**Task directions**
The answer must be every line of the records in which the string "that" appears.

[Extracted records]
************
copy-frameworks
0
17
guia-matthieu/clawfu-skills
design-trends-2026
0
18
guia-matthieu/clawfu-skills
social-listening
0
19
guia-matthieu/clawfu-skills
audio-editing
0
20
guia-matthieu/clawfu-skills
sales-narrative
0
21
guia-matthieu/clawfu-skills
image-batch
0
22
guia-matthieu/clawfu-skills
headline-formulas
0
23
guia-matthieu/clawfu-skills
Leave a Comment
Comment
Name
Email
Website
************
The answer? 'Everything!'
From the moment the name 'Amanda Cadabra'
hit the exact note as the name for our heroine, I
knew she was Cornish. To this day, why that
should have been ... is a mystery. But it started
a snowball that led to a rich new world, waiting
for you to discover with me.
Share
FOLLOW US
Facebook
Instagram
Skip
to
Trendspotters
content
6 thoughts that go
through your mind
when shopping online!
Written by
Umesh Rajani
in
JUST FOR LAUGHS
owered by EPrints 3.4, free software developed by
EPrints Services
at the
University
************
**Result for this exercise**
knew she was Cornish. To this day, why that
a snowball that led to a rich new world, waiting
6 thoughts that go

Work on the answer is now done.